* [PROBLEM TO SOLVE]
How many of the lines below hold "left"? Only the number, please.

(Beginning of RECORDS PROVIDED)

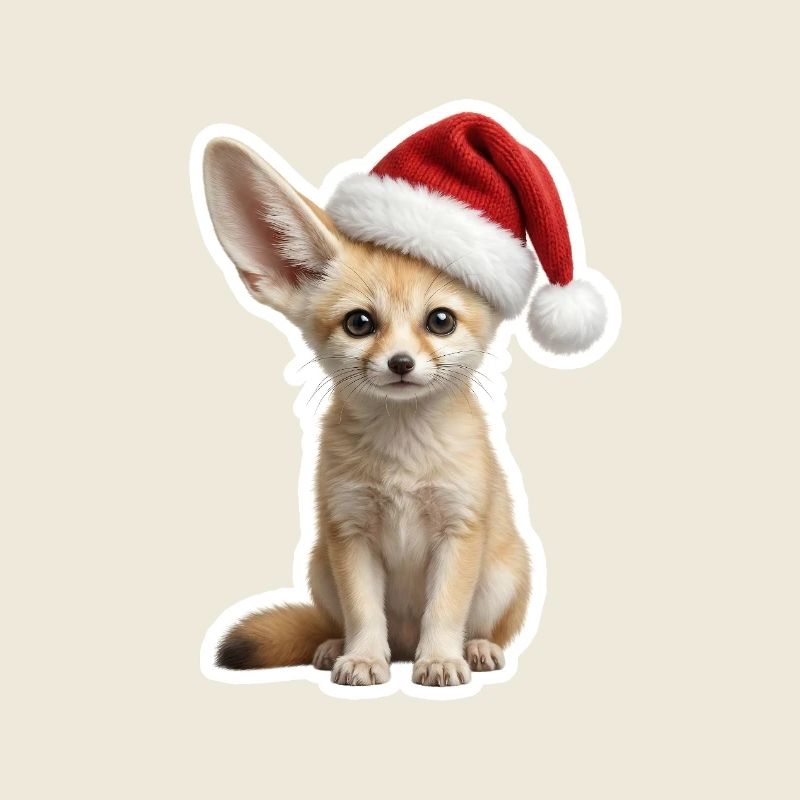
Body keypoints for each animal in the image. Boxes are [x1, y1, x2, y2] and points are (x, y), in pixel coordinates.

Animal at [202, 138, 532, 687]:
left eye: (440, 321)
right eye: (359, 323)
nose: (400, 363)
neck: (403, 460)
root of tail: (405, 644)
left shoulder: (459, 528)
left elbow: (445, 609)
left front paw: (441, 659)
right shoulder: (349, 531)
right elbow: (363, 611)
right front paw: (362, 658)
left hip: (503, 576)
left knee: (489, 628)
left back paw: (476, 648)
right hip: (320, 568)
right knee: (346, 623)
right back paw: (338, 646)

(End of RECORDS PROVIDED)

* [TASK RESULT]
7